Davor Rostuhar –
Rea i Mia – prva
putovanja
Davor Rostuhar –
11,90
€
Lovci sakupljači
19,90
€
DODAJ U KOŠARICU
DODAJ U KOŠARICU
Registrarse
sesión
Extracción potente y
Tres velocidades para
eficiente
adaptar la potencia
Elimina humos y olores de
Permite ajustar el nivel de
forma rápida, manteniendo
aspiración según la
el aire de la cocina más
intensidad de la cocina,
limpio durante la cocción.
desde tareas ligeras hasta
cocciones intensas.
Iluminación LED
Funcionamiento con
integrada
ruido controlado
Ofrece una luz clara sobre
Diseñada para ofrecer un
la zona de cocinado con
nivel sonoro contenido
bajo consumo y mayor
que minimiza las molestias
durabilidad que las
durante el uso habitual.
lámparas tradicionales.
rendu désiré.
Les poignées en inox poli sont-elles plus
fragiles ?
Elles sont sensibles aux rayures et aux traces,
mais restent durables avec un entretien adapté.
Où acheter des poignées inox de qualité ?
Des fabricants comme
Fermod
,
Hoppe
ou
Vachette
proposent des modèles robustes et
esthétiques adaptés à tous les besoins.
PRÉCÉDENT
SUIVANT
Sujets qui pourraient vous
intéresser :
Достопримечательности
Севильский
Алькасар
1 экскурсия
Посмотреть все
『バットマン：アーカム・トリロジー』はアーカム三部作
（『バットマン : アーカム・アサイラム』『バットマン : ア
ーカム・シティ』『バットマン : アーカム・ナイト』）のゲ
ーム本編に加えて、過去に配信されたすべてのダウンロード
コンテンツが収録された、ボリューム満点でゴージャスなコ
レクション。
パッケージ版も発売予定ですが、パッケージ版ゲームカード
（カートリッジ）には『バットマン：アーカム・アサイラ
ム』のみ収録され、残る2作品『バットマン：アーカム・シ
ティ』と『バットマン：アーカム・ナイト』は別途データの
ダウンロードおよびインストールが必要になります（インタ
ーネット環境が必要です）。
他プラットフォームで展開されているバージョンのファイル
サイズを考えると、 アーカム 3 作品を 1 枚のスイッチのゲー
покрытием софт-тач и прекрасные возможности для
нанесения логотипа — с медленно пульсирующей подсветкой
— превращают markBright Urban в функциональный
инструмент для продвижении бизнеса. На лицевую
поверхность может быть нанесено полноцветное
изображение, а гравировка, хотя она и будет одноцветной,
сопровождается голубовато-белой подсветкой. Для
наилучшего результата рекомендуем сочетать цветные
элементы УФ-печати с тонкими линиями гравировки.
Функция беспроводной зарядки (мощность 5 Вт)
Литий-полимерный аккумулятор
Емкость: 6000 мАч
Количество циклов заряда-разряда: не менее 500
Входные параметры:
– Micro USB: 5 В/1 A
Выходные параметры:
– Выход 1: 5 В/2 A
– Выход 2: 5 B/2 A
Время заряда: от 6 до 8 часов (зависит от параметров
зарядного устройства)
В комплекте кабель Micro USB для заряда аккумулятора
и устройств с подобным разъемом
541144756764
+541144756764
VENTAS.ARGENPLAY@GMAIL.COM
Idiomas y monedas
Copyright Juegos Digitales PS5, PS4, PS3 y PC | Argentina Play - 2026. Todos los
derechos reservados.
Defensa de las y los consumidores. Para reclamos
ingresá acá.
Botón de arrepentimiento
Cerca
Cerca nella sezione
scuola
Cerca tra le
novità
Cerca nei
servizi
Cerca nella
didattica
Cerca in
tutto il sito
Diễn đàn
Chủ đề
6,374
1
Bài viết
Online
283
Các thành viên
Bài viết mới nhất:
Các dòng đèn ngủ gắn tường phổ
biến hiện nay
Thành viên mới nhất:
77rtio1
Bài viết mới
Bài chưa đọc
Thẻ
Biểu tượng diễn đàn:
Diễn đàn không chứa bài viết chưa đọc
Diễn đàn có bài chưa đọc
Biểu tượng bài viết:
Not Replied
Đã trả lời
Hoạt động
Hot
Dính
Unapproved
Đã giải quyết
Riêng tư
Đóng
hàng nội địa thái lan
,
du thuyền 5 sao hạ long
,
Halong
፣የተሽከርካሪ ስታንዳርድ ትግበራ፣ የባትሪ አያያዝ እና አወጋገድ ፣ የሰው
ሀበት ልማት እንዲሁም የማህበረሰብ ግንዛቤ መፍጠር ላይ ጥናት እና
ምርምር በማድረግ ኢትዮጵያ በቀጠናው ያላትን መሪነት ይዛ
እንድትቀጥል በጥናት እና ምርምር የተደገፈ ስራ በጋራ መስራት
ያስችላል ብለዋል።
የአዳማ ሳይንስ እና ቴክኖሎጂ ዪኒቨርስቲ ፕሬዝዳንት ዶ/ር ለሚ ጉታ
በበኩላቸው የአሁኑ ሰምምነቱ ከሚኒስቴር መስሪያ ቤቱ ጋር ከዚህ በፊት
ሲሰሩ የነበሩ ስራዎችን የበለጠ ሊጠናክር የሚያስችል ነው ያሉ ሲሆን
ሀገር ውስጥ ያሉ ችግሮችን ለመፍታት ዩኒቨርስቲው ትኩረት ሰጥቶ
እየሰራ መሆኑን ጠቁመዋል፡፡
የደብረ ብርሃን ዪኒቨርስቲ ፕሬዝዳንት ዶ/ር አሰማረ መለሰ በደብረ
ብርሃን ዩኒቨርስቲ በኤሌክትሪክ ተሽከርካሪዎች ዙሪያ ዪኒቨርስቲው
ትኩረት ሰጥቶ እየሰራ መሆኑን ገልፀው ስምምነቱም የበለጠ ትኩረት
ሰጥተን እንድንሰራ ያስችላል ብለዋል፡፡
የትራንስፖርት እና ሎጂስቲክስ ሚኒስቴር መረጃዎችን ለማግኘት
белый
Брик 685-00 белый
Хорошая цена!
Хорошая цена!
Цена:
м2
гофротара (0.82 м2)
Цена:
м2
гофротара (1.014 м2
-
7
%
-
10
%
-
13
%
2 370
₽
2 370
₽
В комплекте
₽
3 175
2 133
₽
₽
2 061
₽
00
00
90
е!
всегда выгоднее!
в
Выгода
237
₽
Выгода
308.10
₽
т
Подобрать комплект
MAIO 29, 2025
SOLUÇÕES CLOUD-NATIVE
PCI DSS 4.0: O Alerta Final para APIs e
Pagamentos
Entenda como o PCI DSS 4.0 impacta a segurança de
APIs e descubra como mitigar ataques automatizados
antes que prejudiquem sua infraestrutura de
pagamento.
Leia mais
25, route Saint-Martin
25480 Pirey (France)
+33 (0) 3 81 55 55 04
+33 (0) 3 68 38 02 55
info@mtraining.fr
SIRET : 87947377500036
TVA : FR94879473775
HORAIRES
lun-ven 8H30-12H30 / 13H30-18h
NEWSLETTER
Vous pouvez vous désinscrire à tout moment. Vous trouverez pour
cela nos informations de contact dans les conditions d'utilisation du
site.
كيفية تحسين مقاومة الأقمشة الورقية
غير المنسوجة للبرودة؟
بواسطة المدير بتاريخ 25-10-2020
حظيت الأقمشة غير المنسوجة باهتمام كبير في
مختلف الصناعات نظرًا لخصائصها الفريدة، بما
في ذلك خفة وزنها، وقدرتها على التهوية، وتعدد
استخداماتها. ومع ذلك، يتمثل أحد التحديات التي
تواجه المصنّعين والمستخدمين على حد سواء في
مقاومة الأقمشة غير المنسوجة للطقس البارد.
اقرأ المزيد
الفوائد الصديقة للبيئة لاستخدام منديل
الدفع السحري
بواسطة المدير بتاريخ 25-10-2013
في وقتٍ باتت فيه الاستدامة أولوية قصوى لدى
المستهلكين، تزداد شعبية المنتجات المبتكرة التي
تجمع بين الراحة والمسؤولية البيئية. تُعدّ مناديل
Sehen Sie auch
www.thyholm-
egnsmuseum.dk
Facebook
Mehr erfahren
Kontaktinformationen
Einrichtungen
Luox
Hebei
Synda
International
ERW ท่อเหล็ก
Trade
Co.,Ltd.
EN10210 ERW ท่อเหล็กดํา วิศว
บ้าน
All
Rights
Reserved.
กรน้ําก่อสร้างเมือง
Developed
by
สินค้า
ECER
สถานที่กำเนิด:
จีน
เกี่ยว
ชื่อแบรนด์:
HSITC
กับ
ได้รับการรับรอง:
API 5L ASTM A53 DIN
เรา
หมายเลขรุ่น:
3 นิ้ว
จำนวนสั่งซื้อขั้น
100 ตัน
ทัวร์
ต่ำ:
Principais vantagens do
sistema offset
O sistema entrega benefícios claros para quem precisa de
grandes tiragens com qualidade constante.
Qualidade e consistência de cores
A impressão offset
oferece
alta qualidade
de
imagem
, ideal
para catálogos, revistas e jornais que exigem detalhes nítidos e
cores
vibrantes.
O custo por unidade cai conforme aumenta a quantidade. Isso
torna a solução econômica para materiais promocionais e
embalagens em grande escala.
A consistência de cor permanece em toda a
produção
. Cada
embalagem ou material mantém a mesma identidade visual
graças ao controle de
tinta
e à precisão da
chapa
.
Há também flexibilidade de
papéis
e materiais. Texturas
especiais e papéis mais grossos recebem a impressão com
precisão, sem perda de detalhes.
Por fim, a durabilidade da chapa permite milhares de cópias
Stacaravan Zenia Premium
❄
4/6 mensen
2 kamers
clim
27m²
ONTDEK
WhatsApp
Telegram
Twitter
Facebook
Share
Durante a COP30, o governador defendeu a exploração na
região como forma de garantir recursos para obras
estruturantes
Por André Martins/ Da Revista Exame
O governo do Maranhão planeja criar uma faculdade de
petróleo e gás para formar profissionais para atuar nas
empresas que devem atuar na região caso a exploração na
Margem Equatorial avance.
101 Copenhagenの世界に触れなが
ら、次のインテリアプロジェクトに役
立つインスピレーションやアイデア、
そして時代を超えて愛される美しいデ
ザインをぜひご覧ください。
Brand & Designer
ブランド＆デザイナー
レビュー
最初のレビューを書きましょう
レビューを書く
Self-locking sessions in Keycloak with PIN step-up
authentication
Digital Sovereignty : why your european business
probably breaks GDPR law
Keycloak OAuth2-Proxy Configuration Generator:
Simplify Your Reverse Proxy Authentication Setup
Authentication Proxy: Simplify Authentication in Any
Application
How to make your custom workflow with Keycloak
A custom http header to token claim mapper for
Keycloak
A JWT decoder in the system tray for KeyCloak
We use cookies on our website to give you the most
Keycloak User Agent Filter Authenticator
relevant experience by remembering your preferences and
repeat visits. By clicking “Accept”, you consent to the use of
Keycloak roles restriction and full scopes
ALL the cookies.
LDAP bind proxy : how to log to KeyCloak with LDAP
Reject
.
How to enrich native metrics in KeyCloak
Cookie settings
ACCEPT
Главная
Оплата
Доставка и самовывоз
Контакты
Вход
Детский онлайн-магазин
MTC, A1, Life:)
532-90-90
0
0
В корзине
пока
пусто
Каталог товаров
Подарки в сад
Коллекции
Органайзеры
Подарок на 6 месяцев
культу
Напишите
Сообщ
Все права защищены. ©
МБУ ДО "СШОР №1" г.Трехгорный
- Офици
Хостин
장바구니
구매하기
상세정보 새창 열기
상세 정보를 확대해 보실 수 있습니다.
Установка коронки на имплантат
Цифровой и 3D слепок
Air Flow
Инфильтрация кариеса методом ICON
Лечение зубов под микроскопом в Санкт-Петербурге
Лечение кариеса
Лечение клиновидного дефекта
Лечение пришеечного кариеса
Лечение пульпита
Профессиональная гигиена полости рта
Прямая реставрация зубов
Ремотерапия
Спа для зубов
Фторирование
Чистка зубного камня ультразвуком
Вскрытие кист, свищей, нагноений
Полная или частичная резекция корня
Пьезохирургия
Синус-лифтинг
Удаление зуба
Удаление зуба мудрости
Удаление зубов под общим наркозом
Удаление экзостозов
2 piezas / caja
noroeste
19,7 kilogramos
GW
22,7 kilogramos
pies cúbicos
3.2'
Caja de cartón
• • • • • • •
» TASK REQUIREMENTS
How many lines in the data above hold the word "بتاريخ"? Answer with the number alone.

» EXERCISE RESULT
2